In the absence of privacy and data protection laws, the overuse of Aadhaar could result in privacy violations and data breaches
The government would do well to address these issues, just as it would do well to adopt the concept of data minimisation
Aadhaar is a good idea but it is becoming the victim of something that crimps, cripples, and eventually collapses many big ideas: the belief among its proponents and supporters that it is the solution for every problem. Originally meant to ensure the better targeting of the government’s social welfare schemes, Aadhaar is now required for almost everything from securing a driving licence to renewing a life insurance policy. The result, in this case, as in any other, is overuse, and the penalisation, often of the very same people who were supposed to benefit from the idea in the first place.
Irrespective of the nature of and the motive behind the police complaint the Unique Identification Authority of India (UIDAI) has registered against the journalist who highlighted the way in which all demographic details of an individual could be accessed from the Aadhaar database provided one knows the Aadhaar number of the individual, this is simply a case of shooting the messenger rather than responding to the message. The journalist’s investigation also found that it was possible for a person with such access to print the Aadhaar card of the individual.
UIDAI’s position in this case, as in some others, is that the biometric database hasn’t been compromised, but the fact is, in many instances (entering airports for instance), an Aadhaar card is all that is required and there is no verification of biometrics involved.

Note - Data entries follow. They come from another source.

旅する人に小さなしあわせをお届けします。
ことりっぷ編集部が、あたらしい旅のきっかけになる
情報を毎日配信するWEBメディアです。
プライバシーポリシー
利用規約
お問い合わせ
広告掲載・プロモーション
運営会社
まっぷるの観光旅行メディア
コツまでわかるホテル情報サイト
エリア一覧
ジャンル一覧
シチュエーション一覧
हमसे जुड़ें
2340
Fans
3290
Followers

It is difficult to overlook the obvious advantages of Aadhaar, especially in directing social-welfare schemes of the government. Used well, it could prevent so-called leakages in these programmes, and make sure those who can benefit the most from such schemes do. But in the absence of privacy and data protection laws, the overuse of Aadhaar (some would argue, even its use) could result in privacy violations and data breaches. Such overuse could also end up being exclusionary in nature, and neither the government, nor UIDAI have thus far come up with a plan to address this.
Finally, there’s the behaviour of UIDAI itself – an entity that appears quick to take offence but which appears loath to communicate its position in a language that most people can understand. The government would do well to address these issues, just as it would do well to adopt the concept of data minimisation, which is simply that data that is collected can’t be stored or used for purposes other than those stated in advance.